Вот почему и в художнике я всегда ценю не только художника, но и уверенного ремесленника, хорошо знающего своё дело. Вот почему и в своём писательском деле я очень люблю ремесленную его часть, ту работу, которая непосредственно связана с материалом, из которого всё и делается.
Как понятна мне радость старого Кола Брюньона, который весь искрится, говоря: «Вооружённый топориком, долотом и стамеской, с фуганком в руках, я царю за моим верстаком над дубом узлистым, над клёном лоснистым. Что я из них извлеку?.. Сколько в них дремлет форм таящихся и скрытых! Чтобы разбудить спящую красавицу, стоит только, как её возлюбленный, проникнуть в древесную глубь... Как хорошо стоять с инструментом в руках у верстака, пилить, строгать, сверлить, тесать, колоть, долбить, скоблить, дробить, крошить чудесное и крепкое вещество, которое противится и уступает, мягкий и жирный орешник, который трепещет под рукой... Радость верной руки, понятливых пальцев, толстых пальцев, из которых выходит хрупкое создание искусства! Мои руки — послушные работники, управляемые моим старшим помощником, моим старым мозгом, который, будучи сам мне подчинён, налаживает игру, угодную моим мечтам. Служили ли кому-нибудь лучше, чем мне? Ну чем я не царёк?»
Мне отрадно вместе со старым неуёмным Кола петь этот вдохновенный и радостный гимн ремеслу, гимн рукам мастера, преображающим материал в угоду чудному вымыслу. Под руками у меня не «дуб узлистый», не «клён лоснистый» и не «мягкий жирный орешник», а слово, но никакой разницы от того нет. Мой материал так же «трепещет под рукой», как и материал старого резчика. Слово, так же как и дерево, «противится и уступает», с той разницей, что противится всегда, а уступает далеко не всегда. И как же мучительно бывает иной раз это противление. Помню, я как-то сидел у Анны Андреевны Ахматовой, и мы заговорили об этом трудном в писательской работе. Я взмолился:
— Анна Андреевна, как же приходит слово? Скажите, как это у вас?

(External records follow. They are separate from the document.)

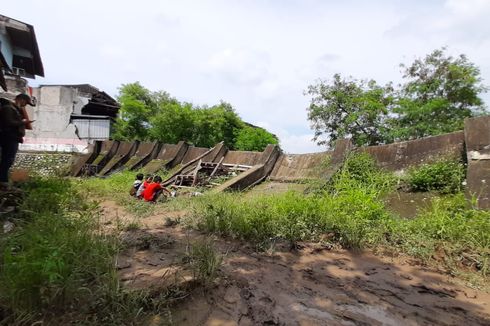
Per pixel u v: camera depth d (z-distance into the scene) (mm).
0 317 2127
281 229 5020
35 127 23156
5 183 5707
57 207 5180
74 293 2350
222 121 29266
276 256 4234
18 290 2199
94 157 19438
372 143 17281
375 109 16984
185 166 13539
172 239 4535
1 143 5762
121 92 31656
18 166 19094
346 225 5137
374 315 2828
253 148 28828
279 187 10445
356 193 6449
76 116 23516
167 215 6527
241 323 2527
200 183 11609
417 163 8594
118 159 17781
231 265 3740
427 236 5004
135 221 5754
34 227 3658
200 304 2754
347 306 2965
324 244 4816
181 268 3303
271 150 12289
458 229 4953
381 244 4926
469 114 15492
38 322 2049
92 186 10352
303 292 3199
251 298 2957
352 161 9070
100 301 2375
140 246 4102
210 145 28328
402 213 6918
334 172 8945
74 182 11195
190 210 6633
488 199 6070
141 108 29562
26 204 4875
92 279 2719
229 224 5059
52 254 2467
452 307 3100
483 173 6668
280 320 2605
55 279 2277
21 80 15648
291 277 3566
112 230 4961
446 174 7590
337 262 4199
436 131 14383
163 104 30938
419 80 16891
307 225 5277
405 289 3461
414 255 4535
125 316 2332
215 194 8664
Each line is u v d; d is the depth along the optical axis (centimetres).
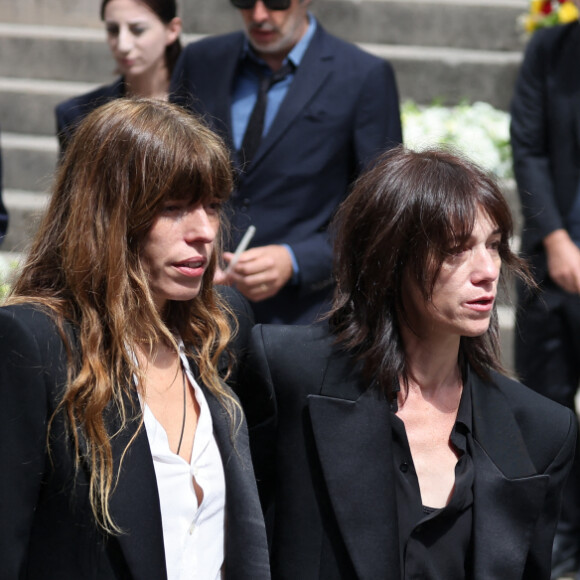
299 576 654
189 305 652
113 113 605
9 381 570
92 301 598
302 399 675
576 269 1239
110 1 1305
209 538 619
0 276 1241
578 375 1317
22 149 1989
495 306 701
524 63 1316
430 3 2178
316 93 1155
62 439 574
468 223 627
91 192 597
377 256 651
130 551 572
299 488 666
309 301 1151
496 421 677
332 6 2191
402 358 672
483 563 639
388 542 638
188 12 2194
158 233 604
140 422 590
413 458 666
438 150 671
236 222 1149
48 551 576
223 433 634
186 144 596
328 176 1160
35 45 2167
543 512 679
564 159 1276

Анна Андреевна ответила в раздумье:
— Это ведь по-разному. Как когда. Я на этот вопрос дала подробный ответ в стихах. Вот. Называется «Последнее стихотворение».
Анна Андреевна взяла со стола тетрадку с высокими длинноватыми страницами и прочитала сдержанно и чуть нараспев:
Одно, словно кем-то встревоженный гром,
С дыханием жизни врывается в дом,
Смеётся, у горла трепещет,
И кружится, и рукоплещет.
Другое, в полночной родясь тишине,
Не знаю откуда крадётся ко мне,
Из зеркала смотрит пустого
И что-то бормочет сурово.
А есть и такие: средь белого дня,
Как будто почти что не видя меня,
Струятся по белой бумаге,
Как чистый источник в овраге.
А вот ещё: тайное бродит вокруг —
Не звук и не цвет, не цвет и не звук, —
Гранится, меняется, вьётся,
А в руки живым не даётся.
Но это!.. по капельке выпило кровь,
Как в юности злая девчонка — любовь,
И, мне не сказавши ни слова,
Безмолвием сделалось снова.
И я не знавала жесточе беды.
Ушло, и его протянулись следы
К какому-то крайнему краю,
А я без него... умираю.
«Последнее стихотворение» входит в цикл стихов Анны Ахматовой, носящий название «Тайны ремесла». Эти, иногда вовсе не тайные, тайны есть у каждого художника, у каждого писателя. У всякого они как будто свои, особые, и в то же время они всеобщи. «Радость верной руки», о которой так прекрасно рассказал нам старый Кола, испытывал и испытывает всякий художник и всякий ремесленник. Это очень радостная радость, очень полнящая, очень чистая. Я люблю её. Я люблю свой верстак, возле которого она селится. Я люблю его, пожалуй, сильней, чем заоблачные обиталища муз.